==== Data records

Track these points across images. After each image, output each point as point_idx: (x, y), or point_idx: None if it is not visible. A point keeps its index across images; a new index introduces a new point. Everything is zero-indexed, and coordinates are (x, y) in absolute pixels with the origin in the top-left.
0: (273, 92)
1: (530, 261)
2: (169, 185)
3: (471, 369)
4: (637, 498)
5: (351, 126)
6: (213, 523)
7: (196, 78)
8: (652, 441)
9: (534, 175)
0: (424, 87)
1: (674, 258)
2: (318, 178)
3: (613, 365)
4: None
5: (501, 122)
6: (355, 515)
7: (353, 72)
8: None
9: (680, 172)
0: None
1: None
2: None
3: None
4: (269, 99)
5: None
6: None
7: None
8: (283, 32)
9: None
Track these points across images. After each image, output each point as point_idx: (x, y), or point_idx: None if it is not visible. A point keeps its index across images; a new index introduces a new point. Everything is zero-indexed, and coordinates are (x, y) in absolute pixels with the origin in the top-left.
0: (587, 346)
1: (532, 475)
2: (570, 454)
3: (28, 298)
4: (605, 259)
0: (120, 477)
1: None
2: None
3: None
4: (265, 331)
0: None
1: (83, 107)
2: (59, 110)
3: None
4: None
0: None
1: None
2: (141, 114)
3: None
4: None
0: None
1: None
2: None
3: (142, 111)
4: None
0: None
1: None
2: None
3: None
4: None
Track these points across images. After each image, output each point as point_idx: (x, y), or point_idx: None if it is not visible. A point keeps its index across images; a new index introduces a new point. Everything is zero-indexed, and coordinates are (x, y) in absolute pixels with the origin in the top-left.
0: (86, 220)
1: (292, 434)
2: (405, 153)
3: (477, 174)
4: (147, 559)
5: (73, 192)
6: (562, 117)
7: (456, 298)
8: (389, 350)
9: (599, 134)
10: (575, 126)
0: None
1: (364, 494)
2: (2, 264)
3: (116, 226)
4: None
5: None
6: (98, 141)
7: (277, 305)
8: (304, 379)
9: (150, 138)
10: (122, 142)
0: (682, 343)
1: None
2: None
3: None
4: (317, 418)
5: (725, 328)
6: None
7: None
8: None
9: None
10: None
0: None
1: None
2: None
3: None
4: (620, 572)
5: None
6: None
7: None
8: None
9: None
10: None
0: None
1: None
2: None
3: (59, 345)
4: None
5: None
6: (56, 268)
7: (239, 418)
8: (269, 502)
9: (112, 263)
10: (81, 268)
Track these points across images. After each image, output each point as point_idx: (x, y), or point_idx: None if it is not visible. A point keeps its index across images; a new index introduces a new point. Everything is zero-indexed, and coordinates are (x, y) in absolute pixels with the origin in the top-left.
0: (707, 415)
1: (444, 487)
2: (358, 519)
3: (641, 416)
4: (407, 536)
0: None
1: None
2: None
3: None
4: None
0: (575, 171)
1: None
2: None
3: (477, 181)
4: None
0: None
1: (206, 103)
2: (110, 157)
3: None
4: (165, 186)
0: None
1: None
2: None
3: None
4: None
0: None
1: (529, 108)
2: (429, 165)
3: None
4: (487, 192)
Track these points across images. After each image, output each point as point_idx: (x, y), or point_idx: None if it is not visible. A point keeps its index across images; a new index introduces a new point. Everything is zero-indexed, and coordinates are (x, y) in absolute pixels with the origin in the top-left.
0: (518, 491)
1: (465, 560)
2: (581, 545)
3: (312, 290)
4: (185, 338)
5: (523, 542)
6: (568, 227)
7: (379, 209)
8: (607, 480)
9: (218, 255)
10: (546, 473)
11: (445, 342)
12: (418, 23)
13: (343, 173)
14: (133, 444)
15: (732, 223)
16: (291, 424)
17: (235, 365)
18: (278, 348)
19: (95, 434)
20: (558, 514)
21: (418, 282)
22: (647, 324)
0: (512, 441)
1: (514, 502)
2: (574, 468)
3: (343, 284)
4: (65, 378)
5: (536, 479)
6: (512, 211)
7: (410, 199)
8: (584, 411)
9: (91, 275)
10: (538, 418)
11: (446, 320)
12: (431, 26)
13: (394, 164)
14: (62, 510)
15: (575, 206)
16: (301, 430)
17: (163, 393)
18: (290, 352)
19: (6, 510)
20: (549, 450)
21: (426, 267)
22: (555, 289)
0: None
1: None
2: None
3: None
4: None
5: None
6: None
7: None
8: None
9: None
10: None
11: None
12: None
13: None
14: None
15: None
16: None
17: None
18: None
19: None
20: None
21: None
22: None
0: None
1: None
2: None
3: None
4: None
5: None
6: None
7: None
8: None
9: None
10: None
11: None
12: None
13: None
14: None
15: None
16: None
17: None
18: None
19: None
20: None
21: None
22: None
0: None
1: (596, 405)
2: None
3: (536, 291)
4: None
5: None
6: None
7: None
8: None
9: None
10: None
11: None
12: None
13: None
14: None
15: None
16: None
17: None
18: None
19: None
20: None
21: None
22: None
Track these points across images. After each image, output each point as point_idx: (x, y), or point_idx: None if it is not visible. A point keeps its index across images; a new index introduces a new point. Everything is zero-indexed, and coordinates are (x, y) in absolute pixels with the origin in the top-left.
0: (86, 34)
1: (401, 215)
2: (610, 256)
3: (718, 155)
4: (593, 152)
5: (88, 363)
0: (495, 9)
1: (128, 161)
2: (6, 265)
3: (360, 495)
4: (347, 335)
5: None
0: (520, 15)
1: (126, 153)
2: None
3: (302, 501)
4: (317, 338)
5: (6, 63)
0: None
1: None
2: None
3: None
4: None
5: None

========

Task instructions >> Copy out all of the records above, character for character.

Exercise result >>
Track these points across images. After each image, output each point as point_idx: (x, y), or point_idx: None if it is not visible. A point keeps its index across images; a new index introduces a new point. Everything is zero-indexed, and coordinates are (x, y) in absolute pixels with the origin in the top-left.
0: (273, 92)
1: (530, 261)
2: (169, 185)
3: (471, 369)
4: (637, 498)
5: (351, 126)
6: (213, 523)
7: (196, 78)
8: (652, 441)
9: (534, 175)
0: (424, 87)
1: (674, 258)
2: (318, 178)
3: (613, 365)
4: None
5: (501, 122)
6: (355, 515)
7: (353, 72)
8: None
9: (680, 172)
0: None
1: None
2: None
3: None
4: (269, 99)
5: None
6: None
7: None
8: (283, 32)
9: None
Track these points across images. After each image, output each point as point_idx: (x, y), or point_idx: None if it is not visible. A point keeps its index across images; a new index introduces a new point. Everything is zero-indexed, and coordinates are (x, y) in absolute pixels with the origin in the top-left.
0: (587, 346)
1: (532, 475)
2: (570, 454)
3: (28, 298)
4: (605, 259)
0: (120, 477)
1: None
2: None
3: None
4: (265, 331)
0: None
1: (83, 107)
2: (59, 110)
3: None
4: None
0: None
1: None
2: (141, 114)
3: None
4: None
0: None
1: None
2: None
3: (142, 111)
4: None
0: None
1: None
2: None
3: None
4: None
Track these points across images. After each image, output each point as point_idx: (x, y), or point_idx: None if it is not visible. A point keeps its index across images; a new index introduces a new point. Everything is zero-indexed, and coordinates are (x, y) in absolute pixels with the origin in the top-left.
0: (86, 220)
1: (292, 434)
2: (405, 153)
3: (477, 174)
4: (147, 559)
5: (73, 192)
6: (562, 117)
7: (456, 298)
8: (389, 350)
9: (599, 134)
10: (575, 126)
0: None
1: (364, 494)
2: (2, 264)
3: (116, 226)
4: None
5: None
6: (98, 141)
7: (277, 305)
8: (304, 379)
9: (150, 138)
10: (122, 142)
0: (682, 343)
1: None
2: None
3: None
4: (317, 418)
5: (725, 328)
6: None
7: None
8: None
9: None
10: None
0: None
1: None
2: None
3: None
4: (620, 572)
5: None
6: None
7: None
8: None
9: None
10: None
0: None
1: None
2: None
3: (59, 345)
4: None
5: None
6: (56, 268)
7: (239, 418)
8: (269, 502)
9: (112, 263)
10: (81, 268)
Track these points across images. After each image, output each point as point_idx: (x, y), or point_idx: None if it is not visible. A point keeps its index across images; a new index introduces a new point. Everything is zero-indexed, and coordinates are (x, y) in absolute pixels with the origin in the top-left.
0: (707, 415)
1: (444, 487)
2: (358, 519)
3: (641, 416)
4: (407, 536)
0: None
1: None
2: None
3: None
4: None
0: (575, 171)
1: None
2: None
3: (477, 181)
4: None
0: None
1: (206, 103)
2: (110, 157)
3: None
4: (165, 186)
0: None
1: None
2: None
3: None
4: None
0: None
1: (529, 108)
2: (429, 165)
3: None
4: (487, 192)
Track these points across images. After each image, output each point as point_idx: (x, y), or point_idx: None if it is not visible. A point keeps its index across images; a new index introduces a new point. Everything is zero-indexed, and coordinates are (x, y) in absolute pixels with the origin in the top-left.
0: (518, 491)
1: (465, 560)
2: (581, 545)
3: (312, 290)
4: (185, 338)
5: (523, 542)
6: (568, 227)
7: (379, 209)
8: (607, 480)
9: (218, 255)
10: (546, 473)
11: (445, 342)
12: (418, 23)
13: (343, 173)
14: (133, 444)
15: (732, 223)
16: (291, 424)
17: (235, 365)
18: (278, 348)
19: (95, 434)
20: (558, 514)
21: (418, 282)
22: (647, 324)
0: (512, 441)
1: (514, 502)
2: (574, 468)
3: (343, 284)
4: (65, 378)
5: (536, 479)
6: (512, 211)
7: (410, 199)
8: (584, 411)
9: (91, 275)
10: (538, 418)
11: (446, 320)
12: (431, 26)
13: (394, 164)
14: (62, 510)
15: (575, 206)
16: (301, 430)
17: (163, 393)
18: (290, 352)
19: (6, 510)
20: (549, 450)
21: (426, 267)
22: (555, 289)
0: None
1: None
2: None
3: None
4: None
5: None
6: None
7: None
8: None
9: None
10: None
11: None
12: None
13: None
14: None
15: None
16: None
17: None
18: None
19: None
20: None
21: None
22: None
0: None
1: None
2: None
3: None
4: None
5: None
6: None
7: None
8: None
9: None
10: None
11: None
12: None
13: None
14: None
15: None
16: None
17: None
18: None
19: None
20: None
21: None
22: None
0: None
1: (596, 405)
2: None
3: (536, 291)
4: None
5: None
6: None
7: None
8: None
9: None
10: None
11: None
12: None
13: None
14: None
15: None
16: None
17: None
18: None
19: None
20: None
21: None
22: None
Track these points across images. After each image, output each point as point_idx: (x, y), or point_idx: None if it is not visible. A point keeps its index across images; a new index introduces a new point. Everything is zero-indexed, and coordinates are (x, y) in absolute pixels with the origin in the top-left.
0: (86, 34)
1: (401, 215)
2: (610, 256)
3: (718, 155)
4: (593, 152)
5: (88, 363)
0: (495, 9)
1: (128, 161)
2: (6, 265)
3: (360, 495)
4: (347, 335)
5: None
0: (520, 15)
1: (126, 153)
2: None
3: (302, 501)
4: (317, 338)
5: (6, 63)
0: None
1: None
2: None
3: None
4: None
5: None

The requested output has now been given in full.